TASK TO COMPLETE |
Among the records, how many lines carry the string "RIBEIRO"? Give that number with nothing added.

EXTRACTED RECORDS |
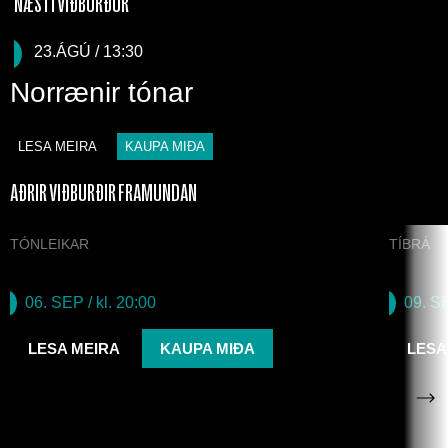
NÆSTI VIÐBURÐUR
23.ÁGÚ / 13:30
Norrænir tónar
LESA MEIRA
KAUPA MIÐA
AÐRIR VIÐBURÐIR FRAMUNDAN
TÓNLEIKAR
TÍBRÁ
Byggjum skóla í Síerra Leóne
Fall
06. SEP
/ kl. 20:00
09. S
LESA MEIRA
KAUPA MIÐA
LESA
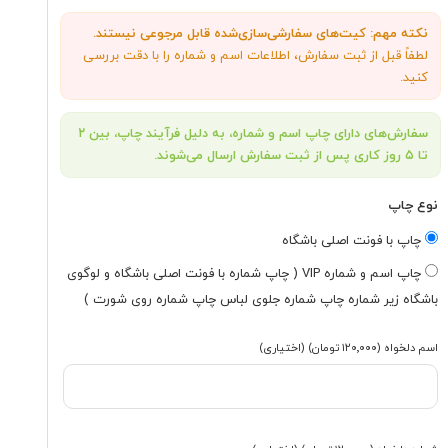
نکته مهم: کیت‌های سفارشی‌سازی‌شده قابل مرجوعی نیستند.
لطفاً قبل از ثبت سفارش، اطلاعات اسم و شماره را با دقت بررسی
کنید.
سفارش‌های دارای چاپ اسم و شماره، به دلیل فرآیند چاپ، بین ۲
تا ۵ روز کاری پس از ثبت سفارش ارسال می‌شوند.
نوع چاپ
چاپ با فونت اصلی باشگاه
چاپ اسم و شماره VIP ( چاپ شماره با فونت اصلی باشگاه و لوگوی
باشگاه زیر شماره چاپ شماره جلوی لباس چاپ شماره روی شورت )
اسم دلخواه
(۱۲۰٬۰۰۰ تومان)
(اختیاری)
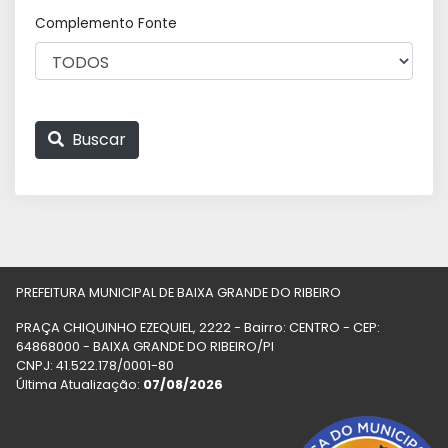
Complemento Fonte
Buscar
PREFEITURA MUNICIPAL DE BAIXA GRANDE DO RIBEIRO
PRAÇA CHIQUINHO EZEQUIEL, 2222 - Bairro: CENTRO - CEP:
64868000 - BAIXA GRANDE DO RIBEIRO/PI
CNPJ: 41.522.178/0001-80
Última Atualização:
07/08/2026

ANSWER TO THIS PROBLEM |
2